In this case the RAG extractor is only looking at the top document.

rag_extractor = {
"text": retriever | (lambda docs: docs[0].page_content) # fetch content of top doc
} | extractor
results = rag_extractor.invoke("Key developments associated with cars")
for key_development in results.key_developments:
year=1869 description='Mary Ward became one of the first documented car fatalities in Parsonstown, Ireland.' evidence='Mary Ward became one of the first documented car fatalities in 1869 in Parsonstown, Ireland,'
year=1899 description="Henry Bliss one of the US's first pedestrian car casualties in New York City." evidence="Henry Bliss one of the US's first pedestrian car casualties in 1899 in New York City."
year=2030 description='All fossil fuel vehicles will be banned in Amsterdam.' evidence='all fossil fuel vehicles will be banned in Amsterdam from 2030.'

Common issues

Different methods have their own pros and cons related to cost, speed, and accuracy.

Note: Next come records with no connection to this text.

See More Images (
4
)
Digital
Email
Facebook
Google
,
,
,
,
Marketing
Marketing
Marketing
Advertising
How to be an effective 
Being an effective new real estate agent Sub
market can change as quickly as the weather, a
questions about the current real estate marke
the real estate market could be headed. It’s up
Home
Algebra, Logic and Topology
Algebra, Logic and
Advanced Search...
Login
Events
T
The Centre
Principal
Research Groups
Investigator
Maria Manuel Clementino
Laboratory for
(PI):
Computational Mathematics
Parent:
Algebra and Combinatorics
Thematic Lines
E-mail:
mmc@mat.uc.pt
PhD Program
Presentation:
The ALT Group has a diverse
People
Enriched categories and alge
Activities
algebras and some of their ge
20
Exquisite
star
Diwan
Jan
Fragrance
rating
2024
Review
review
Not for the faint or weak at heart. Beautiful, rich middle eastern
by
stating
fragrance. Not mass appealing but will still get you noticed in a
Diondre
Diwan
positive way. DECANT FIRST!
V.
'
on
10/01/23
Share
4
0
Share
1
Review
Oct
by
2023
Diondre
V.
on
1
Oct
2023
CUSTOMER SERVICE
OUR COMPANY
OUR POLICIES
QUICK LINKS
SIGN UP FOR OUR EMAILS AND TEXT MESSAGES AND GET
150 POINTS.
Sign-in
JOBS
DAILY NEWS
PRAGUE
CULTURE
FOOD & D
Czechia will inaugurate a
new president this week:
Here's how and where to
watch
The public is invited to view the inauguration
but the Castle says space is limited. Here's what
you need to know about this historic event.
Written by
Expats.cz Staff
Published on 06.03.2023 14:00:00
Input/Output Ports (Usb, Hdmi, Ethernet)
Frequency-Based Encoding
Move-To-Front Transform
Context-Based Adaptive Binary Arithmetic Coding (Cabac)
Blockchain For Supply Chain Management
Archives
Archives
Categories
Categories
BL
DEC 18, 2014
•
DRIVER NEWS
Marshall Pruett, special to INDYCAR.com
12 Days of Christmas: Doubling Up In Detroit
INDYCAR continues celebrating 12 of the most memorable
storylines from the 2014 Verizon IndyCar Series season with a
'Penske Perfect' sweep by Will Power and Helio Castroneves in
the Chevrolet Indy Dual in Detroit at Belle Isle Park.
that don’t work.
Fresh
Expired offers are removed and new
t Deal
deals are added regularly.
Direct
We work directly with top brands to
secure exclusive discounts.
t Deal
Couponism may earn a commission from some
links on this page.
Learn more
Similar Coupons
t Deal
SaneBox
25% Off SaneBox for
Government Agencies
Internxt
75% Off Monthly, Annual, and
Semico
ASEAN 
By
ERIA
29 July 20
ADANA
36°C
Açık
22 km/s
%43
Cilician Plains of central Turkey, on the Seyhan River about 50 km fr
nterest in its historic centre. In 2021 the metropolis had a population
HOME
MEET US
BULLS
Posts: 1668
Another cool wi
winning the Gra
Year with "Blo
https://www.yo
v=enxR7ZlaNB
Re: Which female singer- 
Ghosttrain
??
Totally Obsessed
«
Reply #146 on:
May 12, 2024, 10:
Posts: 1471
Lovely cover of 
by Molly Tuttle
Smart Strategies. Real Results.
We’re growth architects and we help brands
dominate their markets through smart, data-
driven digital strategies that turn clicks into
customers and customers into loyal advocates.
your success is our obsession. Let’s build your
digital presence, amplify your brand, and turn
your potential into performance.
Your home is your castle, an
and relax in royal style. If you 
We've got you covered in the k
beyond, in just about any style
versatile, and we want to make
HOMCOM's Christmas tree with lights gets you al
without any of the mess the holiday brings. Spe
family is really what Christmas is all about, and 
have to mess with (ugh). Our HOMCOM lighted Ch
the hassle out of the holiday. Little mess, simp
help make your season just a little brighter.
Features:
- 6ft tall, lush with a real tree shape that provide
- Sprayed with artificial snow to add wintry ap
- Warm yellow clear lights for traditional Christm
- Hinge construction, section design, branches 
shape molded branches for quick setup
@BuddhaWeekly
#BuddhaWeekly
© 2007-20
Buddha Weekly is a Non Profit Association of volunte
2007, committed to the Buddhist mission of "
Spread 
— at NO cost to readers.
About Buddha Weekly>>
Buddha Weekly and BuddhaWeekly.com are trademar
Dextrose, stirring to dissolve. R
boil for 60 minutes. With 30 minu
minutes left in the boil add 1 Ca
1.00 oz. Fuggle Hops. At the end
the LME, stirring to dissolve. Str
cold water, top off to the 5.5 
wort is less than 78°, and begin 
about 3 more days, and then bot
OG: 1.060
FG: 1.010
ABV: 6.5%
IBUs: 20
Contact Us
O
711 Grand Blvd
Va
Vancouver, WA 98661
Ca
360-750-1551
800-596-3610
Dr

Watch out for these issues:

  • Chunking content means that the LLM can fail to extract information if the information is spread across multiple chunks.
  • Large chunk overlap may cause the same information to be extracted twice, so be prepared to de-duplicate!
  • LLMs can make up data. If looking for a single fact across a large text and using a brute force approach, you may end up getting more made up data.